_Consignes_
1. Dites si chacune des affirmations suivantes concorde avec l'extrait, en répondant par oui ou par non et en citant textuellement les mots décisifs. (a) La journée a commencé par une tentative des manifestants de fermer l'autoroute au niveau de Nahr el-Kalb. (b) La confrontation avec l'armée à Zouk a eu lieu par temps sec. (c) Céline est étudiante.
2. D'après l'extrait, de quel jour des manifestations à Zouk Mosbeh s'agit-il ?
3. Renvoyez à l'identique le passage de l'extrait qui commence par « À Zouk, les manifestants redoublent » et se termine par « avec les soldats. ».

_Extrait choisi_
À Zouk, les manifestants redoublent d’enthousiasme après l’intervention de la troupe

Une tentative des militaires d’ouvrir l’autoroute de Zouk de force n’a pas réussi, avant que les protestataires ne fraternisent avec les soldats.


À Jal el-Dib, la troupe fraternise avec les manifestants. Photo Hassan Assal

Le septième jour des manifestations à Zouk Mosbeh n’était pas de tout repos. La journée d’hier a commencé par une tentative des manifestants de fermer l’autoroute au niveau de Nahr el-Kalb, à quelques centaines de mètres de l’actuel barrage dressé à Zouk : une rapide intervention de l’armée a conduit à la réouverture de ce point par la force. De retour au lieu initial du sit-in à Zouk, les manifestants avaient rendez-vous avec une nouvelle confrontation avec l’armée. Déployés en grand nombre, les militaires ont réussi, dans un premier temps, à déloger les manifestants encore peu nombreux le matin, formant une barrière entre deux groupes de personnes. Cet épisode s’est déroulé sous une pluie battante : des meneurs ont houspillé les autres manifestants qui tentaient de s’abriter sous un préau. « Venez leur faire face avec nous, ce n’est pas la pluie qui va nous arrêter ! » criaient-ils.Les manifestants ont écouté cet appel. Des centaines se sont joints à eux et leur nombre a décuplé en très peu de temps. Sous la pression des protestataires, les militaires ont peu à peu reculé et la population a repris le contrôle de ce tronçon d’autoroute. « Il est inacceptable que l’armée soit ainsi mise en porte-à-faux avec les habitants sur demande de ces politiciens en qui nous n’avons plus aucune confiance », lance Céline, 22 ans, étudiante. Elle s’insurge contre un député du Kesrouan qui a traité les manifestants de « miliciens ».

_Données enregistrées_

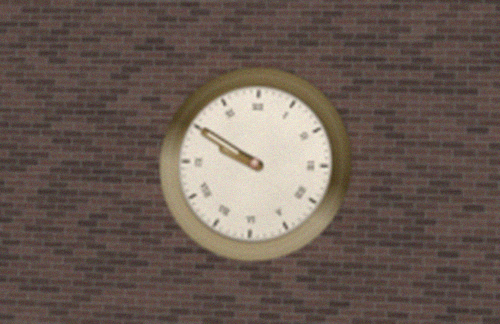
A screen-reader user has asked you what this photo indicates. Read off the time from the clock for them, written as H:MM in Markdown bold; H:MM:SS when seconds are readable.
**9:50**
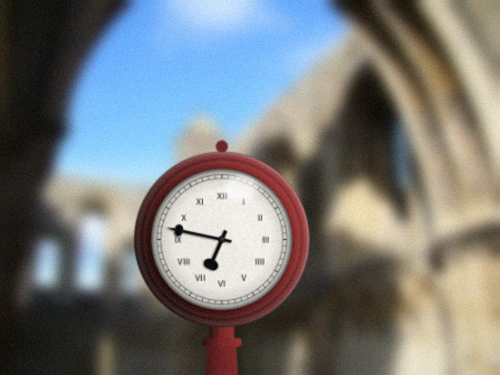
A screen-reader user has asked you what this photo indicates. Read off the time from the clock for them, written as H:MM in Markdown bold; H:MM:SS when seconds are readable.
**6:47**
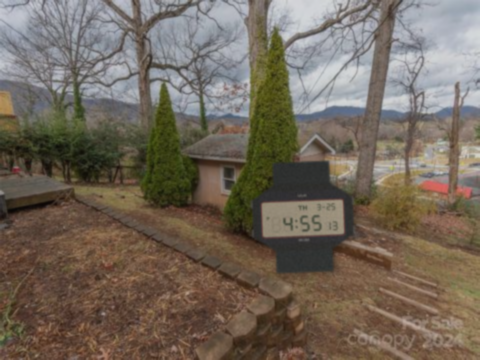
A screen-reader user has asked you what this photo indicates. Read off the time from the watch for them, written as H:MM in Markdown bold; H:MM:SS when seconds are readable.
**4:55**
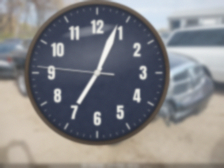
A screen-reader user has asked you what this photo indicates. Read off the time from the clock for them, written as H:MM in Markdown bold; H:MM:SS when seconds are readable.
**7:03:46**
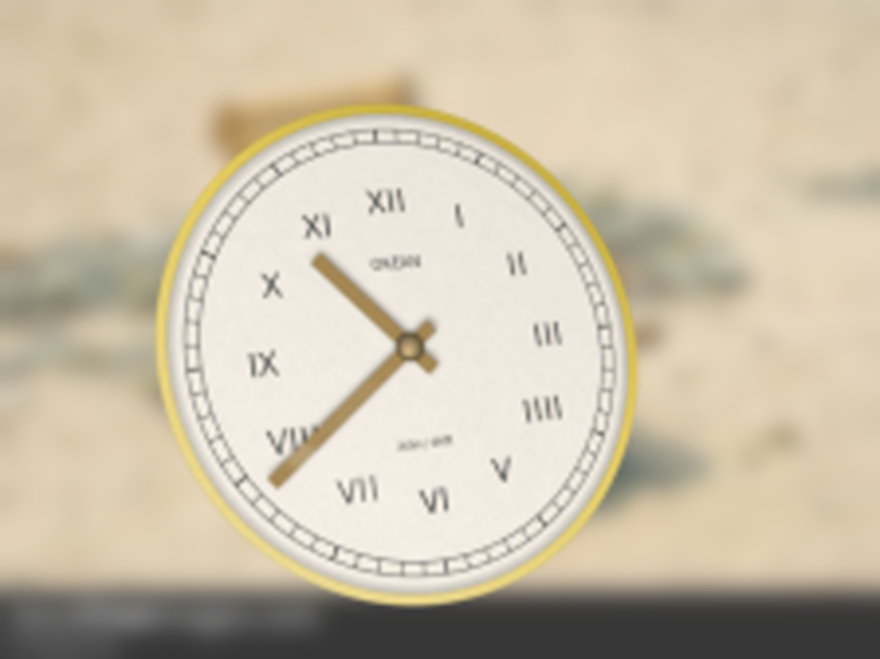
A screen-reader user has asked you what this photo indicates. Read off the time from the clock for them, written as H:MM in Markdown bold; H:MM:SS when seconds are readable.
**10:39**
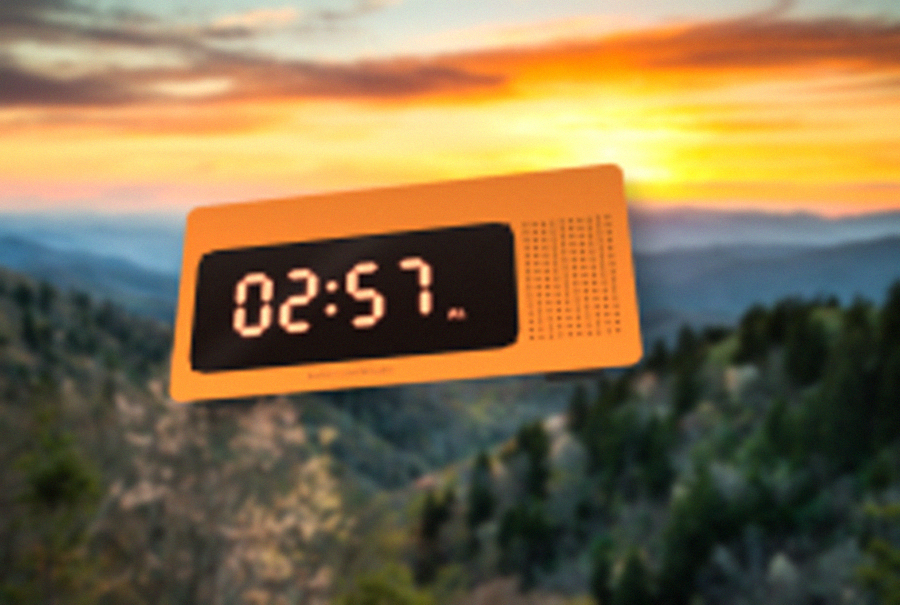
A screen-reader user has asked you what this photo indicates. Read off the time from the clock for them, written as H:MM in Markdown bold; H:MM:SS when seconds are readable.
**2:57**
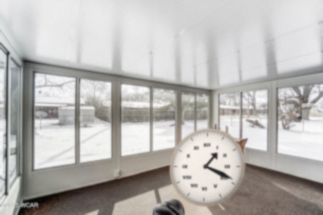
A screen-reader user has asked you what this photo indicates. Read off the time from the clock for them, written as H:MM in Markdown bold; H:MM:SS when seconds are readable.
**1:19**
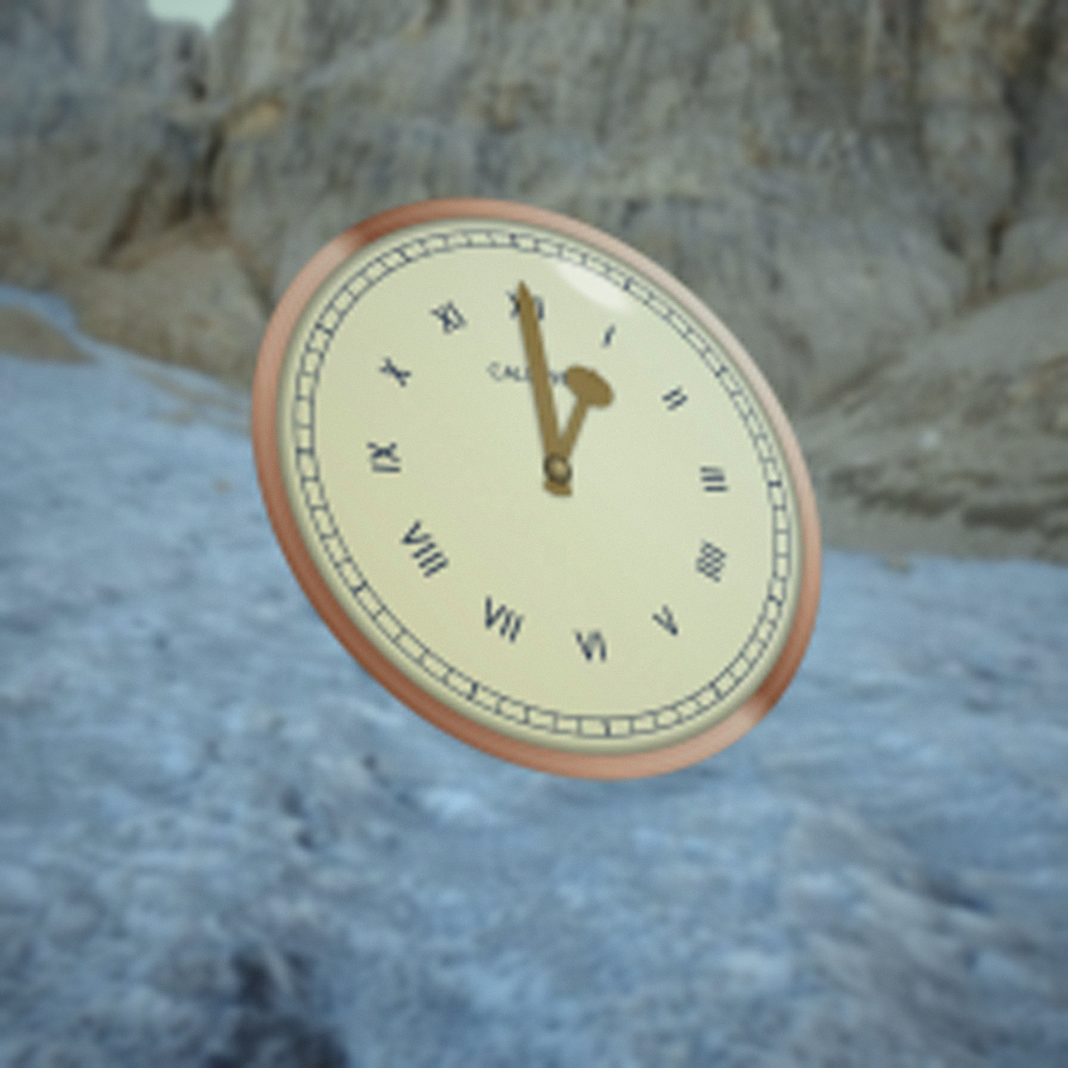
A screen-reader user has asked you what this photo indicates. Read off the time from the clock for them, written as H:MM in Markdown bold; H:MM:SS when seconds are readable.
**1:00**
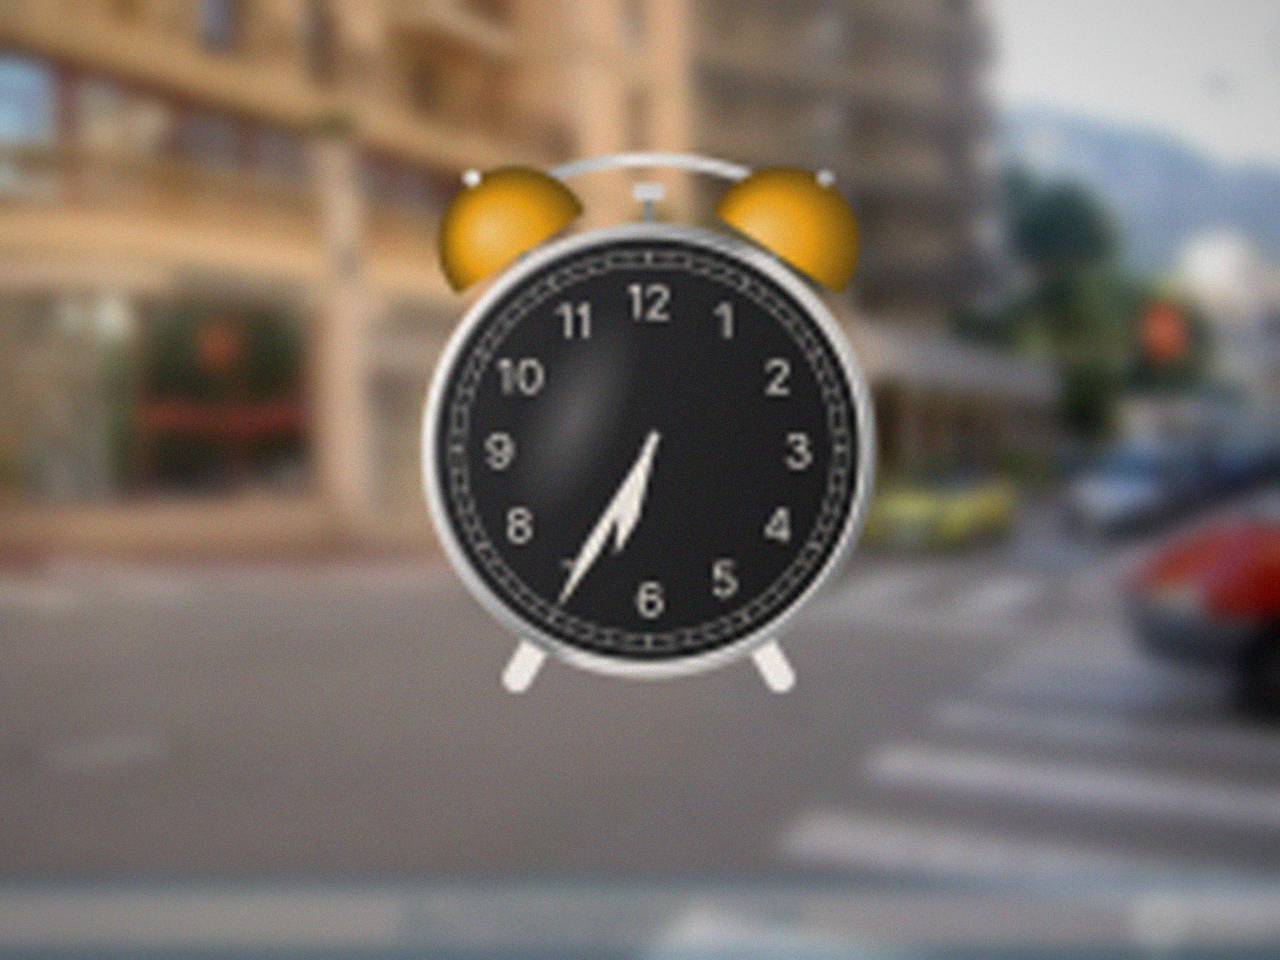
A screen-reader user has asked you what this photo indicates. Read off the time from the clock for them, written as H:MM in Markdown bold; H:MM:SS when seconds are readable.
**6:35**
--
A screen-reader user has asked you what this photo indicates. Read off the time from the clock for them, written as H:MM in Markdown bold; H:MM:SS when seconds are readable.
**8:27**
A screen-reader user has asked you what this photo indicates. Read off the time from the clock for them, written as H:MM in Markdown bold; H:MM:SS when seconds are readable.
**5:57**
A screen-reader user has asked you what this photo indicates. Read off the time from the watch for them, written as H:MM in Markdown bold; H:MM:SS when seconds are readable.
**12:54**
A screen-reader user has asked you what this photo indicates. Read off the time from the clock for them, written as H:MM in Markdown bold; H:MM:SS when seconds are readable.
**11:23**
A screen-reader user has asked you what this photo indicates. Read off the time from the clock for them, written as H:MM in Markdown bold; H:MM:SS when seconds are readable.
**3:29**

_Corrigé_
1.
(a) Oui : « La journée d’hier a commencé par une tentative des manifestants de fermer l’autoroute au niveau de Nahr el-Kalb ».
(b) Non : « Cet épisode s’est déroulé sous une pluie battante ».
(c) Oui : « Céline, 22 ans, étudiante ».

2. Du septième jour des manifestations.

3.
À Zouk, les manifestants redoublent d’enthousiasme après l’intervention de la troupe

Une tentative des militaires d’ouvrir l’autoroute de Zouk de force n’a pas réussi, avant que les protestataires ne fraternisent avec les soldats.